Helping to build up our cerebrovascular program has definitely been a joy of mine. When I started at UNM in the summer of 2014, we were far from a comprehensive stroke center. Although we were the only referral center in the state of New Mexico for aneurysmal SAH, on the ischemic stroke side, we were severely understaffed. We had a single over-stretched cerebrovascular neurologist and a stroke educator who was also our data abstractor and stroke coordinator. Real-time evaluations and treatments were also slow with consultations for ischemic stroke were handled the same as all neurology consultations in the emergency department (ED), with initial evaluation by the emergency physician, followed by a non-contrast CT, followed by a consult page to the neurology resident who for the most part staffed these consults with a general neurologist, neurophysiologists or movement disorder neurologists.

The ED and radiology had never heard of direct door-to-CT. MRI techs had never done an emergent MRI before. We had no institutional protocols on how to implement emergent and expedited evaluation for LVOs.

With my fellowship training in neurocritical care, as well as residency training in emergency medicine, and being a part of both departments (neurological surgery and emergency medicine), my contribution was in helping create the stroke-alert process. This process included direct door-to-CT by each ambulance crew with suspected stroke patients, pre-hospital activation of emergent neurology consultation, simultaneous (rather than serial) evaluation by emergency medicine and neurology starting at the ambulance entrance, as well as systematic evaluation for large-vessel occlusion strokes.

To make this happen, we had many multidisciplinary meetings. We did extensive education to all stakeholders (faculty and staff and residents in emergency medicine, neurology, neurosurgery, radiology, EMS, nursing) and convinced them to activate stroke alerts beyond three hours after onset, trust EMSs vital signs, forget old wives tales of contrast induced nephropathy, changed culture of a series approach to stroke care to a more parallel one, where nurses, techs, pharmacists, emergency medicine physicians and neurologists literally work shoulder to shoulder to diagnose and treat acute strokes as quickly as possible. And sure enough, our time-to-treatment numbers drastically improved. In addition, we created standardized thrombectomy criteria, streamlining the process of activating the neuro-interventional team.

I used to think that I was instrumental in keeping this process afloat, but as we have built up the program, added more expertise and experience, I see that I helped build something that no longer requires my daily diligence.
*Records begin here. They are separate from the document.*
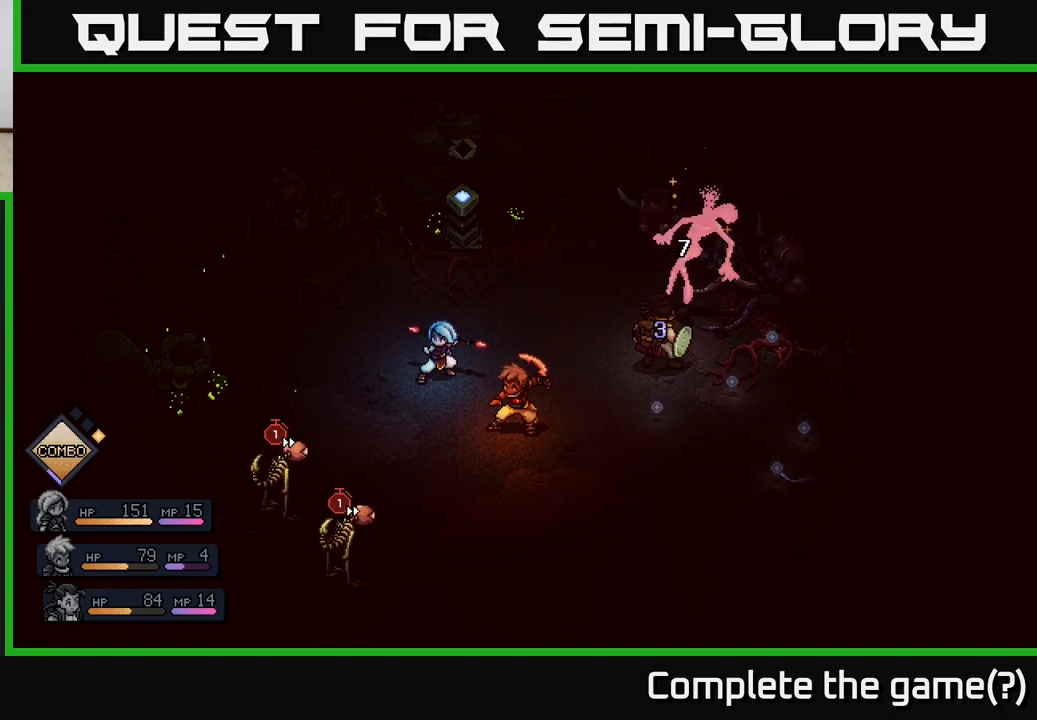
{"buttons": [], "left_stick": "center", "right_stick": "center", "events": []}
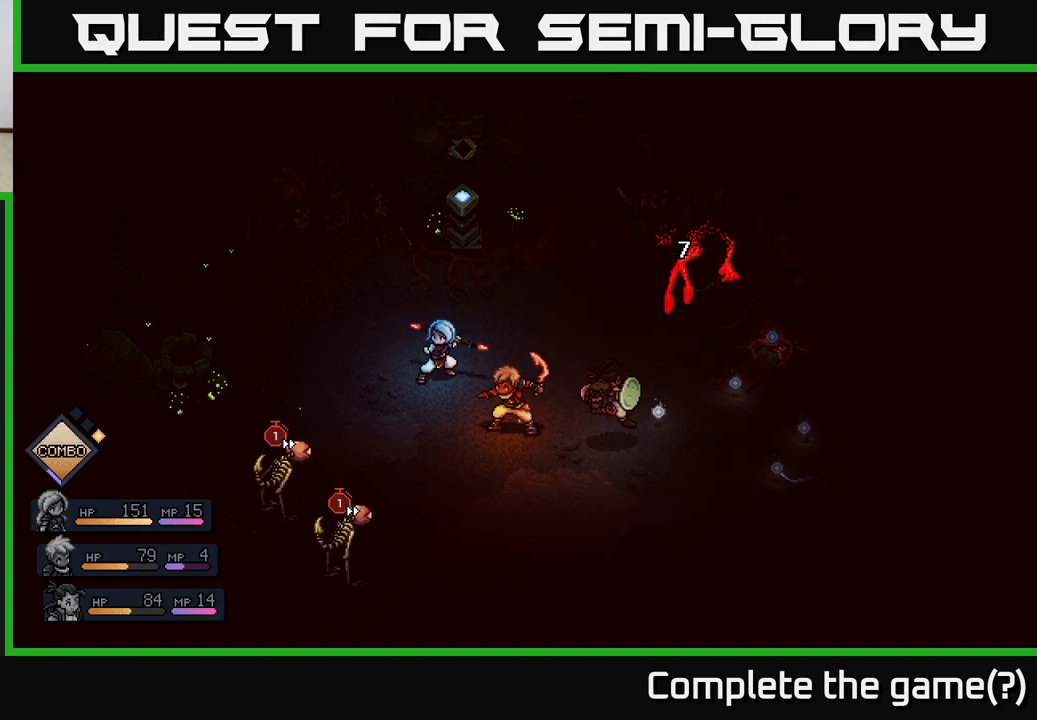
{"buttons": [], "left_stick": "center", "right_stick": "center", "events": []}
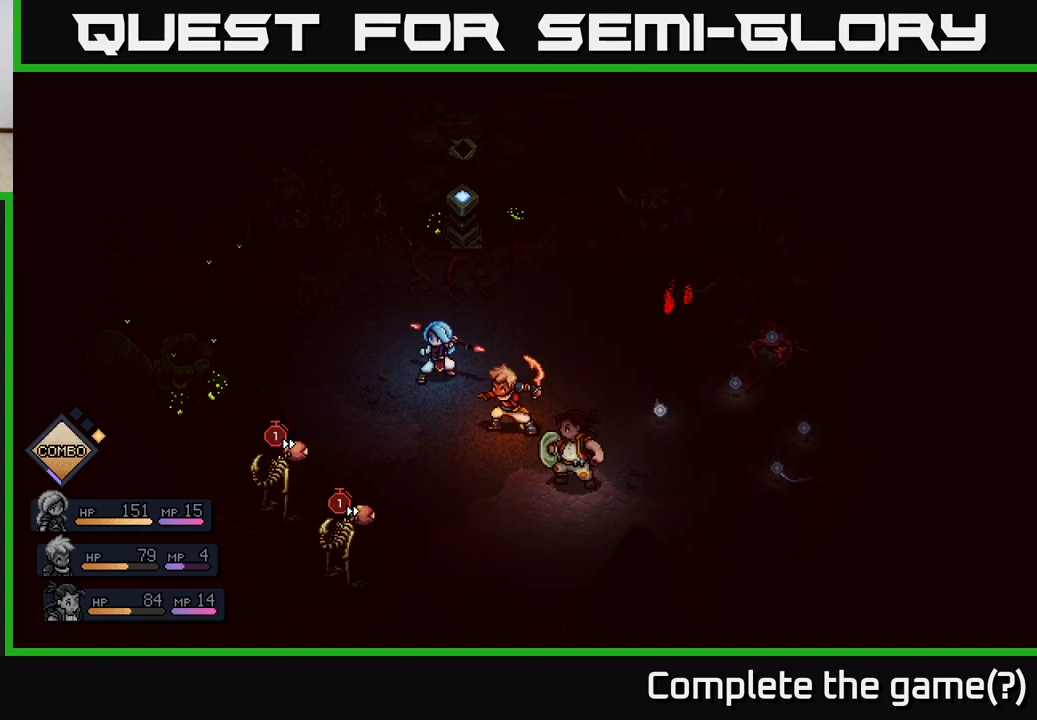
{"buttons": [], "left_stick": "center", "right_stick": "center", "events": []}
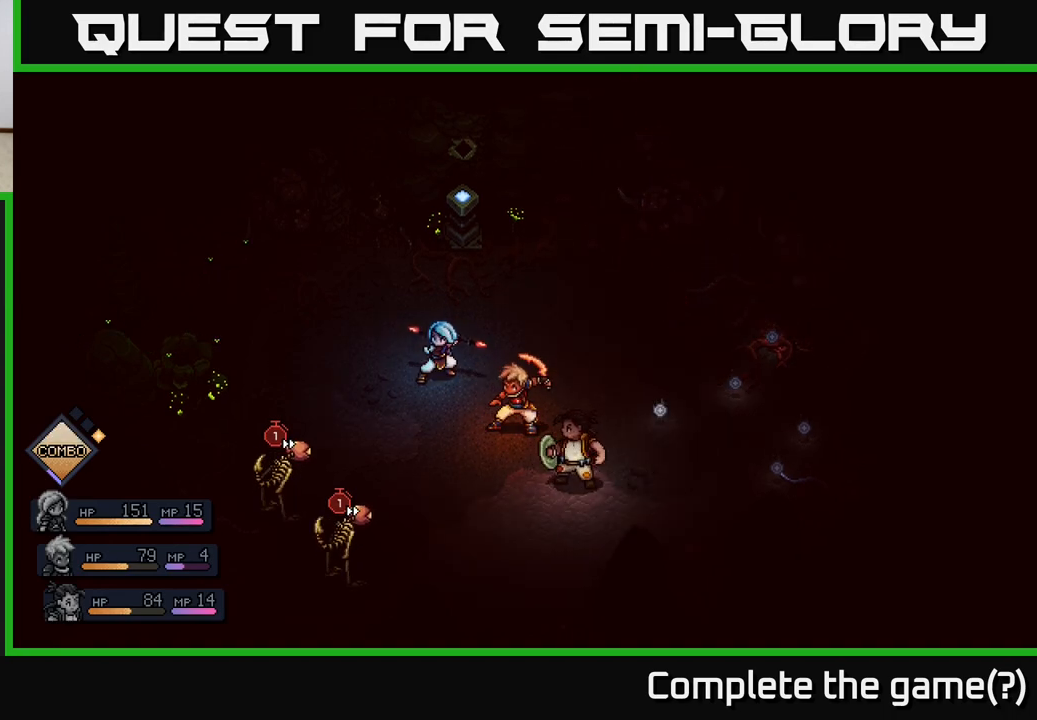
{"buttons": [], "left_stick": "center", "right_stick": "center", "events": []}
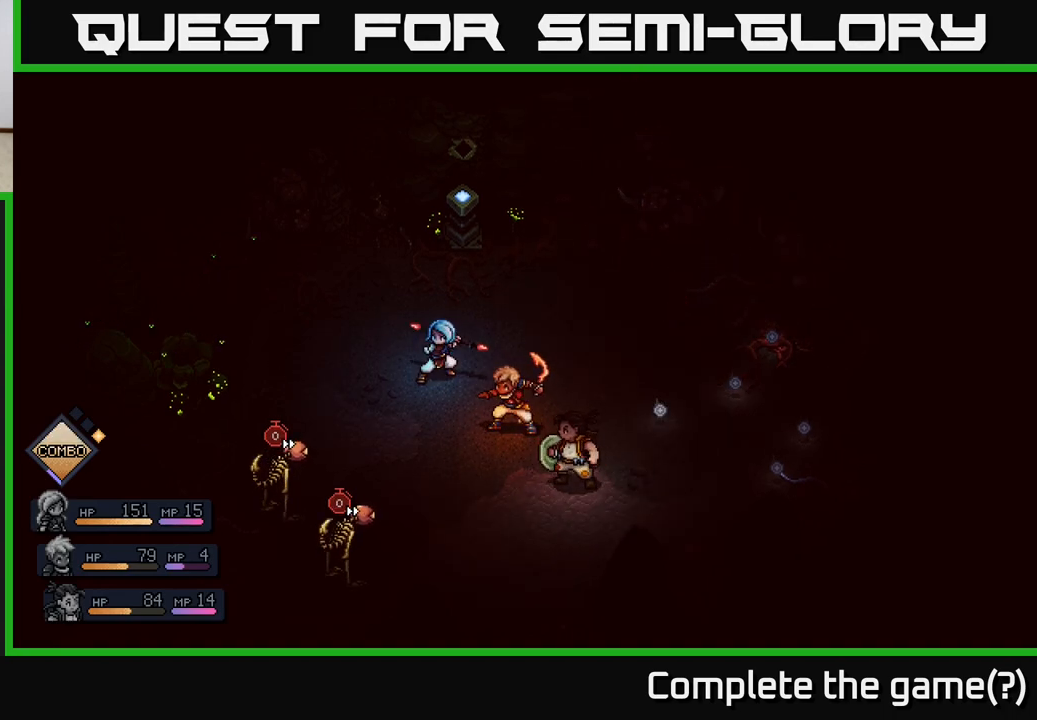
{"buttons": [], "left_stick": "center", "right_stick": "center", "events": []}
I used to show up to every stroke alert that came into the ED, regardless of where I was in the hospital, what clinical shift I was on or if I was in my office doing non-clinical work. I have steadily decreased this over time, all the while our times to alteplase and times to thrombectomy have continued to improve. As I reflect on all the work that that our team has put into this, I know none of us could have done this alone, and that we are truly stronger together.